PROBLEM DETAILS: Could you write out the Campbell River article again, everything from "She began by" down to "as Kennedy’s co-chair.", replacing "co-chair" with "co-lead"?

GIVEN TEXT:
---------------

As the as director of instruction, student services and safe schools for the Campbell River School District (SD72) Tracy Kennedy was becoming increasingly alarmed by the rates of youth suicide in Campbell River and knew that something had to be done.
“Our community has had enough suicides,” Kennedy said to herself. “We need to do whatever we can to keep our kids safe.”
She had heard about a new initiative called the Child and Youth Mental Health and Substance Use (CYMHSU) Collaborative, funded by a partnership between Doctors of BC and the provincial government. The goal of the Collaborative was to increase the number of children, youth and families receiving timely access to mental health and substance use services when needed.
The collaborative had established 64 Local Action Teams (LATs) in communities across BC since 2013 and Kennedy decided it was past time for one to be formed here.
So she started to form one.
She began by reaching out to Christine Colbert, executive director for the Campbell River and District Division of Family Practice, which represents family physicians in the region. Together they brought others on board, including Dr. Jan Coetzee as Kennedy’s co-chair.

---------------

DATA EXTRACTS:
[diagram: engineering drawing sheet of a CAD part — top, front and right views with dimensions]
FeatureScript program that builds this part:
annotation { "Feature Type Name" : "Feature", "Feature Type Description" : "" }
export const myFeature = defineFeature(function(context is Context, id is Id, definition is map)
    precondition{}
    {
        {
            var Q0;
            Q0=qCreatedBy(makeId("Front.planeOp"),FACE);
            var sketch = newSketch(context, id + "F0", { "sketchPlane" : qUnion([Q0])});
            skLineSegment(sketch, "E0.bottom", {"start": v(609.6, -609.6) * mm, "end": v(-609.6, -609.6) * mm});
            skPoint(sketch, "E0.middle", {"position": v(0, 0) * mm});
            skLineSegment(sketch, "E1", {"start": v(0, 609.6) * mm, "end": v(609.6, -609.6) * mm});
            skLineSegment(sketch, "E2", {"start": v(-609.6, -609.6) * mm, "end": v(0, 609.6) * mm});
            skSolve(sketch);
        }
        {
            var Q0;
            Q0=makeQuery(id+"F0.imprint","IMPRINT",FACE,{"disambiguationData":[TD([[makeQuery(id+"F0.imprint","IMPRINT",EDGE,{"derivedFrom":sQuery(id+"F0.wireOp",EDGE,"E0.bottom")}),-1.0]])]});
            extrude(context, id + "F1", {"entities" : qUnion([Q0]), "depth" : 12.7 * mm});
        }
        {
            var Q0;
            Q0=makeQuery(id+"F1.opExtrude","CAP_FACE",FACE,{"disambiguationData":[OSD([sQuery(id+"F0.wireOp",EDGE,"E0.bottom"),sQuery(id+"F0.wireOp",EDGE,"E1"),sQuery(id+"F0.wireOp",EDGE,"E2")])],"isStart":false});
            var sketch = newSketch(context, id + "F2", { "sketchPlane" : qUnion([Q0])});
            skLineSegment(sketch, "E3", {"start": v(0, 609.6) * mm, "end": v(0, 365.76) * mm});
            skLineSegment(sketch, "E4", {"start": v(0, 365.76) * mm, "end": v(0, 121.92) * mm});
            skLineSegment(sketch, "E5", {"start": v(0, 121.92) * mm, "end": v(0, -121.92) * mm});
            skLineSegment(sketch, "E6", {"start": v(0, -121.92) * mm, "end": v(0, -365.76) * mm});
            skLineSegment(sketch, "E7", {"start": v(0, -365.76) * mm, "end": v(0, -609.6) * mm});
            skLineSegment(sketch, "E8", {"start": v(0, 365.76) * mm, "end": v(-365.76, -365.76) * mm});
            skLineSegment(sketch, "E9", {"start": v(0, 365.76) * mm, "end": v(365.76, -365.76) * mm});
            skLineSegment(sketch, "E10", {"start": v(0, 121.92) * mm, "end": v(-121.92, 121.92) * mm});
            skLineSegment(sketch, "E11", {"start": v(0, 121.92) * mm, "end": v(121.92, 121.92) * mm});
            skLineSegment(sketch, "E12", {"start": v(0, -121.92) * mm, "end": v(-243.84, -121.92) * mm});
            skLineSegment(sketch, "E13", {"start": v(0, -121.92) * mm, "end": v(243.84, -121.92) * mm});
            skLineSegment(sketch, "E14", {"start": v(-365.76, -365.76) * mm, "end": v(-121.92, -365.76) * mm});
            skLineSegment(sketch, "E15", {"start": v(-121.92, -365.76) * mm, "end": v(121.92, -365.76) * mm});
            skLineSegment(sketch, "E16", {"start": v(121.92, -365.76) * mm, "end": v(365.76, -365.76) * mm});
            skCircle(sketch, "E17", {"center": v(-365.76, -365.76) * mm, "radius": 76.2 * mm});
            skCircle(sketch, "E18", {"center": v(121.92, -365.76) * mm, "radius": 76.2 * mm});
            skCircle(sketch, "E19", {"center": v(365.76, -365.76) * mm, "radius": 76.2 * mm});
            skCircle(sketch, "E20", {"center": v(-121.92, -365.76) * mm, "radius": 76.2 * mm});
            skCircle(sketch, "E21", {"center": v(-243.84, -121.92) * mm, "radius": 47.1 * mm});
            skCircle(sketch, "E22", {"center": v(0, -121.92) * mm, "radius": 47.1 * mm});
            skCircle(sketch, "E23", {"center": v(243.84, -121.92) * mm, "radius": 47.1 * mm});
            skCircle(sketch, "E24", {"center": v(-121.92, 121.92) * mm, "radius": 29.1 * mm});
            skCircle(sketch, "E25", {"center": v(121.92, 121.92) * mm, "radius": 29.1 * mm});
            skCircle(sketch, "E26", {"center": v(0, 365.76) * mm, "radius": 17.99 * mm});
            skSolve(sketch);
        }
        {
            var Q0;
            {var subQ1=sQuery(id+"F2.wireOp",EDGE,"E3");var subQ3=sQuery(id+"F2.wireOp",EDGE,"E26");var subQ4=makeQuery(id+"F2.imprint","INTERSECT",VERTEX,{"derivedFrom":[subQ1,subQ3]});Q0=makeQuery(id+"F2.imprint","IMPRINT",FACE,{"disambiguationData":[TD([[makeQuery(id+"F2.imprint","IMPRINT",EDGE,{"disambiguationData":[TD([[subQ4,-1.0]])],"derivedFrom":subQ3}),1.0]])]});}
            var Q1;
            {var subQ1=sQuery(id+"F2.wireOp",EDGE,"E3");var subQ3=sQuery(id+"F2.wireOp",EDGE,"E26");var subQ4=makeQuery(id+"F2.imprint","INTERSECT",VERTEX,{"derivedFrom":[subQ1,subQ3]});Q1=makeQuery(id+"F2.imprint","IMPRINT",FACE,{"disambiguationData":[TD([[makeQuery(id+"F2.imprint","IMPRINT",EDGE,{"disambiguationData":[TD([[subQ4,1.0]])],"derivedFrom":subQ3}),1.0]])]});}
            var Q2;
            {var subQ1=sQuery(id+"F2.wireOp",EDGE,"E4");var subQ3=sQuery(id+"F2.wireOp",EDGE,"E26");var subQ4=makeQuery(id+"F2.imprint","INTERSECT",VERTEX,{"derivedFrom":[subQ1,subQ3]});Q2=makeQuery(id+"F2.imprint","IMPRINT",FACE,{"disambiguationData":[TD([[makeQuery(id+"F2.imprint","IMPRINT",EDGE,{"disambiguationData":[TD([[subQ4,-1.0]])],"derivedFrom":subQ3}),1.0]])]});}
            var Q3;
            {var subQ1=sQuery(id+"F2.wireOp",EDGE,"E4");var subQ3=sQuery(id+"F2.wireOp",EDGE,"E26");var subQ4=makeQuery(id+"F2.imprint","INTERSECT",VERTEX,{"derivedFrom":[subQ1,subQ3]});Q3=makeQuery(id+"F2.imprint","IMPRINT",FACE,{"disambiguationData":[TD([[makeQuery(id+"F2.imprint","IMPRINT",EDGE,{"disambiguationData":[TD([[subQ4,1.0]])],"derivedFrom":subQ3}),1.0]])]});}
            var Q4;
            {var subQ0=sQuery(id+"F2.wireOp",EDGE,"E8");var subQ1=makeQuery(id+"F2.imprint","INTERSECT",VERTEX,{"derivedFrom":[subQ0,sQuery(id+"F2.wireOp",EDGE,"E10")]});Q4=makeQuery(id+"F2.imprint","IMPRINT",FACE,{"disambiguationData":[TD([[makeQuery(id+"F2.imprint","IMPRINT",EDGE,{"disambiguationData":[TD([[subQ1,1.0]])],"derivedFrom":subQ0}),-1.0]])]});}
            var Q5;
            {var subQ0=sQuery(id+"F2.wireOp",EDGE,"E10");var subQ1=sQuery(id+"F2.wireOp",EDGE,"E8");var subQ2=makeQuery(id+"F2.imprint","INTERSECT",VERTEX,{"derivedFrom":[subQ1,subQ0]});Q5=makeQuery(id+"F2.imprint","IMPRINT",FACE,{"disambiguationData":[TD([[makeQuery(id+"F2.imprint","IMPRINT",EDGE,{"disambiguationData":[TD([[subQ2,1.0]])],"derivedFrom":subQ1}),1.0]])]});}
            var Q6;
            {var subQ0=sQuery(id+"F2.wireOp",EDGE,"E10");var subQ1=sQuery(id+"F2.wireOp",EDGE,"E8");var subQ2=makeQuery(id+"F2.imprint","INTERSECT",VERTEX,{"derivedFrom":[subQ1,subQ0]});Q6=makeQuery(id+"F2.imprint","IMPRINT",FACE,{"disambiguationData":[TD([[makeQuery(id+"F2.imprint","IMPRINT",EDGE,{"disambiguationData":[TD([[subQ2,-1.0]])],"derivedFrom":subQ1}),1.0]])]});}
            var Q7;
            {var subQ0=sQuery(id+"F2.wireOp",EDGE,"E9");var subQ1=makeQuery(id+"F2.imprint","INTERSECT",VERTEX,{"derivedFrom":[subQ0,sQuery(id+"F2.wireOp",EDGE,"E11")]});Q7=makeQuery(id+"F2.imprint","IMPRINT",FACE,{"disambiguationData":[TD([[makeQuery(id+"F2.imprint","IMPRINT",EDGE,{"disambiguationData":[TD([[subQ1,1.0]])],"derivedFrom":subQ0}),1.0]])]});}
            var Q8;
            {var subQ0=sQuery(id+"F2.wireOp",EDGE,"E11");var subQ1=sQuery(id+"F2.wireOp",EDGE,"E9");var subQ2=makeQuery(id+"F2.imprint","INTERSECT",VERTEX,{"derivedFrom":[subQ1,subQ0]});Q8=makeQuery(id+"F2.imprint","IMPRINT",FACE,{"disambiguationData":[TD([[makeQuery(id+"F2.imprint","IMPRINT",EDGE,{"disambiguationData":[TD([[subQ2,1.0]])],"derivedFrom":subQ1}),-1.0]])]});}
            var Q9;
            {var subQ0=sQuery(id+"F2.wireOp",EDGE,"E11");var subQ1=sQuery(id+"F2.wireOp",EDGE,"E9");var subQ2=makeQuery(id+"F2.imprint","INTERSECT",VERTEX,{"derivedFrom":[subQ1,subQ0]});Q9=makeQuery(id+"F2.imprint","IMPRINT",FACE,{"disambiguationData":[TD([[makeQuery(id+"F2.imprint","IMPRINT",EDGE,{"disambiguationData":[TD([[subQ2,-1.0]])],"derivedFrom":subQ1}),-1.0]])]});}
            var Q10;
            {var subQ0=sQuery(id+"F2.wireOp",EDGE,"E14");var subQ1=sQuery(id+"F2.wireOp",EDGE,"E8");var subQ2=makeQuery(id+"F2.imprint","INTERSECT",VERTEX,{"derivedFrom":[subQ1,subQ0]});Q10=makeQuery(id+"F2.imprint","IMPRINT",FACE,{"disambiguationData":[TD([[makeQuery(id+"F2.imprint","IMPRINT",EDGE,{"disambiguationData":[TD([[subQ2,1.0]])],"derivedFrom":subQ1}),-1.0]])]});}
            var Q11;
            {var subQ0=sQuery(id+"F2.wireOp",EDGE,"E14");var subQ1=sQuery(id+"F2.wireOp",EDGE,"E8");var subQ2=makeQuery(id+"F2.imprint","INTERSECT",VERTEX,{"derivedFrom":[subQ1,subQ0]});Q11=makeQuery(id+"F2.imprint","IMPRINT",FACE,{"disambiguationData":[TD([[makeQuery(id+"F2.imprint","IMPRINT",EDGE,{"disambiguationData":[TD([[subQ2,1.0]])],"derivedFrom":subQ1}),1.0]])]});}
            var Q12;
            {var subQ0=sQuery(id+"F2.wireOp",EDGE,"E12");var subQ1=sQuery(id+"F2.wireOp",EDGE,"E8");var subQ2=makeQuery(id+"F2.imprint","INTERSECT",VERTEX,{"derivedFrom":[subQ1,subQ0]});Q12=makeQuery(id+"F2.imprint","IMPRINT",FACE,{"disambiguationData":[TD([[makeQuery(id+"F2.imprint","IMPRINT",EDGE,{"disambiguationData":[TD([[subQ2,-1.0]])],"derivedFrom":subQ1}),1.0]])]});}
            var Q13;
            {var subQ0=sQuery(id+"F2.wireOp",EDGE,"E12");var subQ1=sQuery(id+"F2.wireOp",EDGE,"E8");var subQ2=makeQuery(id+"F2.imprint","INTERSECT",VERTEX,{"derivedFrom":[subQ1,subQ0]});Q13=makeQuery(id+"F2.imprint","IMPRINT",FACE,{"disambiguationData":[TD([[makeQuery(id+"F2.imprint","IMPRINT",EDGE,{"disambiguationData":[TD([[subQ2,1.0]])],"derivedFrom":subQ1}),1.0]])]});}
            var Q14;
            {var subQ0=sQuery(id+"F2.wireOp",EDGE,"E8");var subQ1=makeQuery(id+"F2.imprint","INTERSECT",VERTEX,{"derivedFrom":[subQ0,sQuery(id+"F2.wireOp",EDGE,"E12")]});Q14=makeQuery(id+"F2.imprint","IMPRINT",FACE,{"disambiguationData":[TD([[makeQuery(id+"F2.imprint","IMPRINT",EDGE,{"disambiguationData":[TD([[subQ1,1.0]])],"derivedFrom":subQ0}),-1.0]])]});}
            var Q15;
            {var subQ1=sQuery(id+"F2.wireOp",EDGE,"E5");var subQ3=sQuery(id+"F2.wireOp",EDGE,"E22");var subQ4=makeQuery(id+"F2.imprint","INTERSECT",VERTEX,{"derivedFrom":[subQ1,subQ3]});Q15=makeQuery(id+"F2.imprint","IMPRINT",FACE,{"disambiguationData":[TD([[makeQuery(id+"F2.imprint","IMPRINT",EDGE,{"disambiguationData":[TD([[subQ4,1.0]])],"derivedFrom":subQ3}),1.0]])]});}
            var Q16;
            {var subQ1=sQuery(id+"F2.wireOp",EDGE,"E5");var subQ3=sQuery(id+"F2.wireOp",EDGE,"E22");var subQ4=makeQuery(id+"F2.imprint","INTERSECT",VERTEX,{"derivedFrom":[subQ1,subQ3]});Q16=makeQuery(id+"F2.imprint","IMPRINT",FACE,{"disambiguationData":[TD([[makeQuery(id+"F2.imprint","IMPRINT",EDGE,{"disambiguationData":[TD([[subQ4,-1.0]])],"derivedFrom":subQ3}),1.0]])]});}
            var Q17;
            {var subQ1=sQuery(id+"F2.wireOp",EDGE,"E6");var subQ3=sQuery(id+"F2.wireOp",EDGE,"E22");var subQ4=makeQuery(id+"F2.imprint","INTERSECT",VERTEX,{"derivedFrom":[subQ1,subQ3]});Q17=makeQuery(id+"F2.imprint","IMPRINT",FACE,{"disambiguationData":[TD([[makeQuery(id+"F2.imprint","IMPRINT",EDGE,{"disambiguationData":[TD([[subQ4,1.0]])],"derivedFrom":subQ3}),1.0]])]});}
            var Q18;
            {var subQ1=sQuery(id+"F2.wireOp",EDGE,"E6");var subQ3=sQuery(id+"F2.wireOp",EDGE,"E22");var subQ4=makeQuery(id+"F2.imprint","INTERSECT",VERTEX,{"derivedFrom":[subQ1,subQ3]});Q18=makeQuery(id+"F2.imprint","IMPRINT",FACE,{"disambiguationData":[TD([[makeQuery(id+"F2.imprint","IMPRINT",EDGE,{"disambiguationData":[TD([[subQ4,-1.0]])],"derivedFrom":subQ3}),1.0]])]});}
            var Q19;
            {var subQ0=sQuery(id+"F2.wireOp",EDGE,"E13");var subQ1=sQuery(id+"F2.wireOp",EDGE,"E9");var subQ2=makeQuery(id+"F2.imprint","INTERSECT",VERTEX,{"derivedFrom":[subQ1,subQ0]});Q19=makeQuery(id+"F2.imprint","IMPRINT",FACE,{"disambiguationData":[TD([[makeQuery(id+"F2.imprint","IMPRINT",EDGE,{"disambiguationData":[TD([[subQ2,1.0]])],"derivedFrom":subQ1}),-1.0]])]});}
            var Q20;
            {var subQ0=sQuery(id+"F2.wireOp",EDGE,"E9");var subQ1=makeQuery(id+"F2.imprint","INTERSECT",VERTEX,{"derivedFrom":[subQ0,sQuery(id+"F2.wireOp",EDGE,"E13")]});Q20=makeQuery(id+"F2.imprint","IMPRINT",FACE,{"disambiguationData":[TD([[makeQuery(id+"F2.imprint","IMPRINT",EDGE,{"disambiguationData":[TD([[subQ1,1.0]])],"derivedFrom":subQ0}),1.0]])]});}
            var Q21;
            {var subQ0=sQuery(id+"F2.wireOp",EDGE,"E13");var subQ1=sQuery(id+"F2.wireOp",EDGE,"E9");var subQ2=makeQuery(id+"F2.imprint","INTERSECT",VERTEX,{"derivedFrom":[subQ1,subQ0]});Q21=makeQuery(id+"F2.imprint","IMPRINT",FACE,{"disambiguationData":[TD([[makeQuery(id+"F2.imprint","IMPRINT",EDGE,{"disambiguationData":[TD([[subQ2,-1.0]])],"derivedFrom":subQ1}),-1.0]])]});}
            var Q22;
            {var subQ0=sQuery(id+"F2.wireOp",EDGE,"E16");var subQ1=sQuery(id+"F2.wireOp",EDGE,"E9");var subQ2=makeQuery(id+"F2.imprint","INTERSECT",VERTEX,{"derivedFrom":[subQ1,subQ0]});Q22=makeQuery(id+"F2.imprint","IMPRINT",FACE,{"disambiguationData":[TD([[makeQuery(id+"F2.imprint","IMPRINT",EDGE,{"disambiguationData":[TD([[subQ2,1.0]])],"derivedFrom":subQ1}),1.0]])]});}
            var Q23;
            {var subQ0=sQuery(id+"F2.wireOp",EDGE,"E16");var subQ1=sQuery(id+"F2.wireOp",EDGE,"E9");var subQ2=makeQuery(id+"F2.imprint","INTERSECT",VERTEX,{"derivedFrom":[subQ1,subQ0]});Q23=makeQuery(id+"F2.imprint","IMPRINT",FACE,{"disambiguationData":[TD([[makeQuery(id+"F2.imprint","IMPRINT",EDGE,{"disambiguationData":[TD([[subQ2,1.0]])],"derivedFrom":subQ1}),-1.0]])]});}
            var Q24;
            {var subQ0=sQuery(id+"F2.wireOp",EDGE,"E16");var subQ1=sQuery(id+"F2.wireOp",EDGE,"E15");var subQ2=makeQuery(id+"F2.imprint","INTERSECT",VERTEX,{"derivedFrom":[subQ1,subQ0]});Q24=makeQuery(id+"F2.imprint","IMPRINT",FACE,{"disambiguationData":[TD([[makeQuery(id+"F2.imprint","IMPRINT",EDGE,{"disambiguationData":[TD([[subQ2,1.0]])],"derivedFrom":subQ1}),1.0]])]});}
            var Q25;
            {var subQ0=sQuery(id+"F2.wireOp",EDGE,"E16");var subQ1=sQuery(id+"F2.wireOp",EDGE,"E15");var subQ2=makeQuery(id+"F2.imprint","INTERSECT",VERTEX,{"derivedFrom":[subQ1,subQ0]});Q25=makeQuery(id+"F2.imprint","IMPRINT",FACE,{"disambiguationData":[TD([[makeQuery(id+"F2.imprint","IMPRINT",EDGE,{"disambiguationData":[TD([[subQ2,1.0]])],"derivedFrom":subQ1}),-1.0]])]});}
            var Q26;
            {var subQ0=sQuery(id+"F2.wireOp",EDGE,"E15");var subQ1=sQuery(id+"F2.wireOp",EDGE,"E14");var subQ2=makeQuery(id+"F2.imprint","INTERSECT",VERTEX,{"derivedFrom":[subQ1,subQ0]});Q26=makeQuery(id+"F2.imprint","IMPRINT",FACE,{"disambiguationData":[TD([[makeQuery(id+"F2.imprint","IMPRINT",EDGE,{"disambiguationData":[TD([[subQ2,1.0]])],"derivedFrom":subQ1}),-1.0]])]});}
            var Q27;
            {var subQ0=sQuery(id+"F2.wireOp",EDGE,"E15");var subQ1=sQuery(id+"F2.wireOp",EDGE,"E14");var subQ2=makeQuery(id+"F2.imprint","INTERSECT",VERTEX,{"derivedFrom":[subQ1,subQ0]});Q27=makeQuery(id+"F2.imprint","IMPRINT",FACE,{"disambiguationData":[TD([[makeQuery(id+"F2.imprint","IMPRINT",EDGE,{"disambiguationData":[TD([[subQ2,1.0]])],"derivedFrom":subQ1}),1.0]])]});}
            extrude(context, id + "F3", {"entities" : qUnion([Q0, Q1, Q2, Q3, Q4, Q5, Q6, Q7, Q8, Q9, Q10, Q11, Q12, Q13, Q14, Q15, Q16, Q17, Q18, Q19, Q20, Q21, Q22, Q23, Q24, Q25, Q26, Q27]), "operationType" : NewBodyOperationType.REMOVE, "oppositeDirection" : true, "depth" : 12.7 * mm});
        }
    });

---------------

EXERCISE OUTPUT:
She began by reaching out to Christine Colbert, executive director for the Campbell River and District Division of Family Practice, which represents family physicians in the region. Together they brought others on board, including Dr. Jan Coetzee as Kennedy’s co-lead.